【インタビュー】
1月6日(日本時間)、ファイルメーカーはFileMaker Pro 10およびFileMaker Server 10をリリースした。FileMaker ProはMac OS、Windows上で動作するデータベースソフトウェアであり、FileMaker ServerはFileMaker Proユーザーのワークグループのためのデータベース・サーバソフトウェアだ。 FileMaker Proはデータベースでありながら強力なGUIを兼ね備えており、その用途は個人、企業の部門内といった小規模なシステムから大規模なシステムまで幅広い。バージョンアップを行うたびにさまざまな機能が追加されてきた同製品だが、今回のリリースでは主にどのような点が強化されたのだろうか。 今回、米FileMakerの社長を務めるドミニーク P.グピール氏に、同製品の注目すべき新機能、販売戦略、今後の展開について話を聞いた。
--今回のバージョンアップの際に重視したポイントは?
FileMakerは幅広いユーザー層とそのニーズの両方に対応しなければなりません。その中には初めてデータベースに触れる方もいれば、FileMakerを使い込んでいる方やプロジェクトチームを組んでFileMakerを用いた業務向けアプリケーションを構築するデベロッパーもいます。また、FileMakerは歴史の長いソフトウェアですが、古いバージョンから変わっていない世界も多く、その筆頭がユーザーインタフェースでした。しかし、今回私たちは、FileMakerを何年も使い続けている方たちからいただいた数々のフィードバックをもとに、次のようなユーザーインタフェースを中心とした改良を行いました。
一方でデベロッパー向けの機能としては、バージョン7からさまざまな改良を行ってきました。バージョン7ではデータベースエンジンの大幅な刷新、バージョン8ではPDF/Excel形式への出力対応、バージョン8.5ではWebビューアを実装し、Google Mapsといった外部Webサービスとの連携が可能に、バージョン9ではSQLソースを使用できるようになったことなどが挙げられます。
今回のバージョン10では、以前から要望があったスクリプトトリガやSMTPを直接経由したメール送信機能を実装しました。この機能により、従来の生産性を大幅に上げることができるでしょう。
--ユーザーは急激な変化を望んでいないのではないでしょうか?
今回のバージョンアップではユーザーインタフェースが大きく変更されましたが、他の機能については変更されたことを感じることなく、ユーザーは利用できるのではないかと思います。ユーザーインタフェースの改良は1つの大きな変化というわけではありませんが、これからも徐々に使いやすくしていきます。FileMakerはただのデータベースソフトウェアとしての枠内にとどまらず、ユーザーの用途に応じたツールとしてこれからも活躍していくでしょう。
--FileMaker Pro/Server 9ではFileMaker API for PHPやSite Assistantといったエンタープライズ系の機能を強化していましたが、バージョン10では小休止といったところでしょうか?

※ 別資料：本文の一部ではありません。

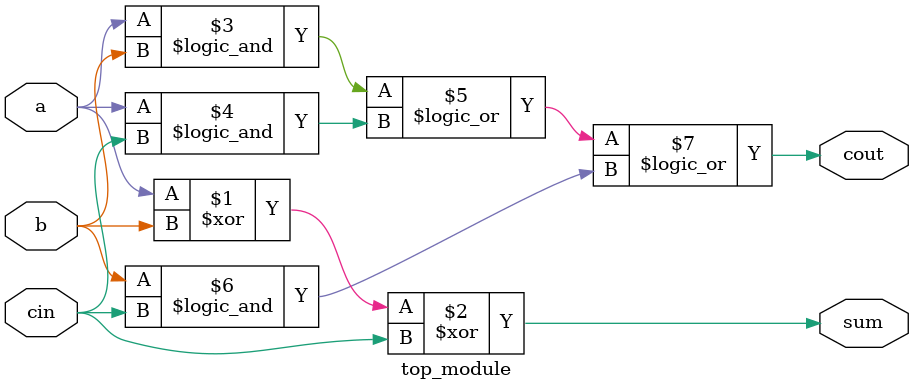
<source format=v>
/*
Create a full adder. A full adder adds three bits (including carry-in) and produces a sum and carry-out.

Expected solution length: Around 2 lines.
*/


module top_module( 
    input a, b, cin,
    output cout, sum );

    assign sum = a ^ b ^ cin;
    assign cout = (a && b) || (a && cin) || (b && cin);

endmodule
</source>
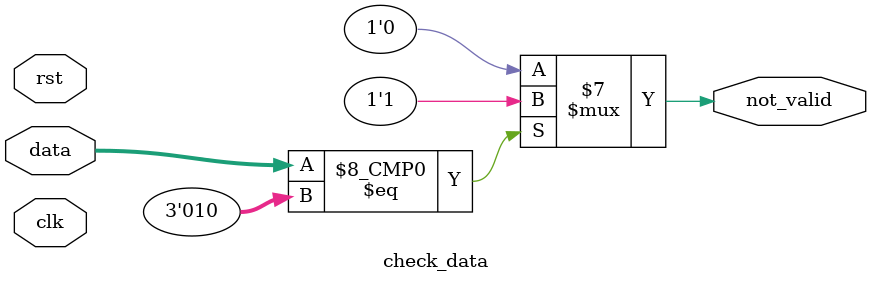
<source format=v>
`timescale 1ns / 1ps


module check_data(
    input wire [2:0]data,
    input clk,rst,
    output reg not_valid
    );
        
    always@(data) begin 
        case (data)
            3'b010: not_valid = 1'b1; //# dato non valido
            3'b100: not_valid = 1'b0;  //A
            3'b110: not_valid = 1'b0;  //C
            3'b001: not_valid = 1'b0;  //G
            3'b011: not_valid = 1'b0;   //T
            
            default: not_valid = 1'b0; // All other values
        endcase
    end
                 
endmodule

</source>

FileMaker Server 10では、FileMaker API for PHPを用いたPHP公開の機能強化やSite Assistantの改善を行っています。先に申し上げたように、ユーザー層が多岐にわたるため、すべてのニーズに応えるのは難しいのですが、バージョン9以降同様に、今後もODBC/JDBCや外部データソース機能といった他データベースソフトウェアとの連携を強化していくつもりです。
--今回の目玉機能である「ダイナミックレポート」はどのような場面で活躍するのでしょうか?
FileMakerを選択したユーザーの多くは、Microsoft Excelといったスプレッドシートを利用してきました。FileMakerの強みとして集計機能を利用した各種帳票の作成が容易という点がありますが、これらは以前のバージョンにおいて、プレビューモードや実際に紙やPDFに印刷してから初めて目に見える、いわば表示のみの静的なレポートでした。
新機能の1つであるダイナミックレポートでは、「FileMakerの集計・帳票という強さ」と「スプレッドシートの操作感」のいいところをとり、FileMaker上で「表計算ソフトのようなユーザーフレンドリーな操作感」「動的に集計算が行える」を実現しています。この機能はさまざまなプレゼンテーションにおいて、とても良いフィードバックをもらうことができました。